§ **ASSIGNED TASK 1**:
Express the records as a Markdown table with the columns "Row" and "Line," giving each line of the records a row number, from the first line of the records through the line containing "Buah Usulan Raperda", both included. Leave out blank lines.

§ **TEXT UNDER STUDY**:
- - -

I think you are having such a hard time with this because you are not only looking at this situation as a mother protecting her baby but also as the little girl who was abused by her older sibs and there was no one to protect you. I can relate to that. My brother and I had a very abusive relationship from both sides. When I see my kids get physical, it causes me to overreact because I assume they are on their way down a slippery slope. Seeing your dd react in ways that remind you of your brother is a trigger for you. Then behaviors that are "normal" for a two year old and many could dismiss become unbearable. I think if you can find someone to talk with about your pain/fear etc you will be able to approach it in a different light.

With that said, You do need to keep your baby safe. Try to be present for all of their physical ineractions. If they are on the floor you are on the floor. That way you can stop any violence and model gentle interactions. When you can't be in the middle, wear your little one. Another trick that has worked for us is to have the older dd have a special place where her special toys are only for her. I hope that helps.


----------



## Magella (Apr 5, 2004)

That's tough, we've btdt wrt sibling aggression. I spent a lot of time just trying to find the right response to end my oldest dd's aggression: time-outs, behavior charts, the stern voice that says "you may not hit people", and probably more that I can't think of at the moment. None of it helped us. What it took me a long time to understand is that people always have a reason for doing what they do. It might be a really simple reason like "I want to see what happens" or it might be more complicated like a child feeling jealous of a sibling but not knowing how to express it other than hitting. And sometimes people aren't fully aware of their reasons. So in order for me to help my child change, I have to try to understand why she's doing what she's doing. Maybe she needs more attention, and we can reduce hitting in a preventive way by spending more time with her one-on-one. Maybe she loves to play roughly and we can help her find more appropriate ways to play roughly. Maybe she's jealous, and needs more one-on-one time to reassure her that we love her as much as ever. Or any number of reasons. _"When you plant lettuce, if it does not grow well, you don't blame the lettuce. You look into the reasons it is not doing well. It may need fertilizer, or more water, or less sun. You never blame the lettuce. Yet if we have problems with our friends or our family, we blame the other person. But if we know how to take care of them, they will grow well, like lettuce. Blaming has no positive effect at all, nor does trying to persuade using reason and arguments. That is my experience. No blame, no reasoning, no argument, just understanding. If you understand, and you show that you understand, you can love, and the situation will change." -Thich Nhat Hanh_

Another thing that helped us was simple physical prevention. If I thought there was a chance baby could be hit, baby was always within arms reach and a close eye kept on sibling interactions so I could intervene and prevent aggression when I saw it coming. Or baby was in the sling/backpack. With the older kids, if there was a hitting problem then the kids were pretty much never more than a few feet away from me or they were playing separately.

When it comes to responding to a child that has just been aggressive, what has worked best in our family has been to get down to that child's level and explain why we want people in our family to be gentle. For my 2 year old it's "ooh, that hurt brother. I want you to be gentle with him. Stay safe, be gentle" while (if necessary) demonstrating gentle touch. When it comes to unintentional hurts (like when they're wrestling) I just call their attention to it: "that hurt him. That tells me that it's time to be more gentle. Play is fun when no one is hurt." I do talk about my own feelings too: "I feel worried (or scared-that's honest b/c their is some fear) when I see you hitting your brother, because I need everyone in our family to be safe. Please be gentle. If you are upset, talk to me with your words and we can work it out."

When I'm faced with a difficult issue with my kids, asking the following questions helps: Why is my child doing this? Am I perceiving it correctly? (is there some pattern of thought or memory or old conditioning preventing me from seeing things objectively?) What do I want my child to do? _Why_ do I want my child to do it, what do I want her motivation to be? Is what I want my child to do possible for her given her age and understanding? Is there another way I can teach her to handle it?


----------



## Suzetta (Dec 21, 2003)

Thanks so much for your wonderful, thoughtful replies. I have read them over several times, and have taken each thought to heart. I agree that much of the problem lies in my perception and how it relates to my past.

I am happy to say that today was a much better day, and my sweet was shining at her best.







It makes me so happy to see them getting along!

Thanks again.


----------

- - -

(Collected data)
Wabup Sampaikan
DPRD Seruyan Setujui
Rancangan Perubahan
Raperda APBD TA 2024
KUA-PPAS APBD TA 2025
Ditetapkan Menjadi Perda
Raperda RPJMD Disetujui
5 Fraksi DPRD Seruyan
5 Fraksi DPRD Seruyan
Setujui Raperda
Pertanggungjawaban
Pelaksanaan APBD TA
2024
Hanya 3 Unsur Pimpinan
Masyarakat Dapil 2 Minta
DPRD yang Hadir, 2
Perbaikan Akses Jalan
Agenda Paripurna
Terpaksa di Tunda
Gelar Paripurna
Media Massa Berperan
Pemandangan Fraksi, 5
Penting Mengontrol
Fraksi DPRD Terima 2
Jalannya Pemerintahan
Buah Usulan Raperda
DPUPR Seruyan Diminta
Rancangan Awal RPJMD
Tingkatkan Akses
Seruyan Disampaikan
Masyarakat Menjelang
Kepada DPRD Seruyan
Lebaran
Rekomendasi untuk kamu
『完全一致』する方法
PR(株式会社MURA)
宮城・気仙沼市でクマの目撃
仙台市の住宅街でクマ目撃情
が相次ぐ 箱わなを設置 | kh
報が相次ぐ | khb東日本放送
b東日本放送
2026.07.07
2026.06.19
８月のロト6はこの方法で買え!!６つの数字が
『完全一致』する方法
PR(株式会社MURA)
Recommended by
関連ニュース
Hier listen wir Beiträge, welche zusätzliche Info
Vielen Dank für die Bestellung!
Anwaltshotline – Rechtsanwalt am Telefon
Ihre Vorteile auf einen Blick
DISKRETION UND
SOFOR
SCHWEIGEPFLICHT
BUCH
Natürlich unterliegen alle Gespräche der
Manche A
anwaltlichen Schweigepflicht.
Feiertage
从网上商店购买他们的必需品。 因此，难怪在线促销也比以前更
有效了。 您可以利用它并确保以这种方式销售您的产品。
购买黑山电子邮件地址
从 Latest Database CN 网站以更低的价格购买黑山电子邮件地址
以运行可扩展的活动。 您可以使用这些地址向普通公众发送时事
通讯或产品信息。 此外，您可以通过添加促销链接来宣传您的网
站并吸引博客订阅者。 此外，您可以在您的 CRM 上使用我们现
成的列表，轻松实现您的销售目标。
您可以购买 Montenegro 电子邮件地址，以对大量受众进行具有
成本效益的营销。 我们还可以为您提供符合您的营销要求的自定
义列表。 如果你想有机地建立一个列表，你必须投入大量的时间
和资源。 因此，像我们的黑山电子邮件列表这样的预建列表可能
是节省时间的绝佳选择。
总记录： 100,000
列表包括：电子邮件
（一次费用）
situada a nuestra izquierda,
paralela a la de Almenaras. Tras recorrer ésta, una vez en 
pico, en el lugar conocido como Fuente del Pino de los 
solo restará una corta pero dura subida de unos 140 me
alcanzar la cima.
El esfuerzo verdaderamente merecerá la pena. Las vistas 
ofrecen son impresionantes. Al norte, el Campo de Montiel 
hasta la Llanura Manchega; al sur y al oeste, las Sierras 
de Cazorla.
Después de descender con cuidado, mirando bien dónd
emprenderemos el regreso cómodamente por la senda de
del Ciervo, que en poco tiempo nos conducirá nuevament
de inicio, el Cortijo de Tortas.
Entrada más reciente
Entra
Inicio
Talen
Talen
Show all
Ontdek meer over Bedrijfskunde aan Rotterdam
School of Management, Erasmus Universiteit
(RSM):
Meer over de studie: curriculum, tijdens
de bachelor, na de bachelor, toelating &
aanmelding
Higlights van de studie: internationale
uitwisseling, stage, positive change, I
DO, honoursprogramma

- - -

§ **ASSIGNED TASK 2**:
Answer these questions from the forum thread on sibling aggression:
(a) In the first reply, what does the writer suggest doing when you can't be in the middle of the children's interactions?
(b) Which methods does Magella list as having failed to end her oldest daughter's aggression?
(c) According to Suzetta, where does much of the problem lie?

§ **FINAL ANSWER 1**:
| Row | Line |
|---|---|
| 1 | Wabup Sampaikan |
| 2 | DPRD Seruyan Setujui |
| 3 | Rancangan Perubahan |
| 4 | Raperda APBD TA 2024 |
| 5 | KUA-PPAS APBD TA 2025 |
| 6 | Ditetapkan Menjadi Perda |
| 7 | Raperda RPJMD Disetujui |
| 8 | 5 Fraksi DPRD Seruyan |
| 9 | 5 Fraksi DPRD Seruyan |
| 10 | Setujui Raperda |
| 11 | Pertanggungjawaban |
| 12 | Pelaksanaan APBD TA |
| 13 | 2024 |
| 14 | Hanya 3 Unsur Pimpinan |
| 15 | Masyarakat Dapil 2 Minta |
| 16 | DPRD yang Hadir, 2 |
| 17 | Perbaikan Akses Jalan |
| 18 | Agenda Paripurna |
| 19 | Terpaksa di Tunda |
| 20 | Gelar Paripurna |
| 21 | Media Massa Berperan |
| 22 | Pemandangan Fraksi, 5 |
| 23 | Penting Mengontrol |
| 24 | Fraksi DPRD Terima 2 |
| 25 | Jalannya Pemerintahan |
| 26 | Buah Usulan Raperda |

§ **FINAL ANSWER 2**:
(a) Wear the little one.
(b) Time-outs, behavior charts, and the stern voice that says "you may not hit people."
(c) In her perception and how it relates to her past.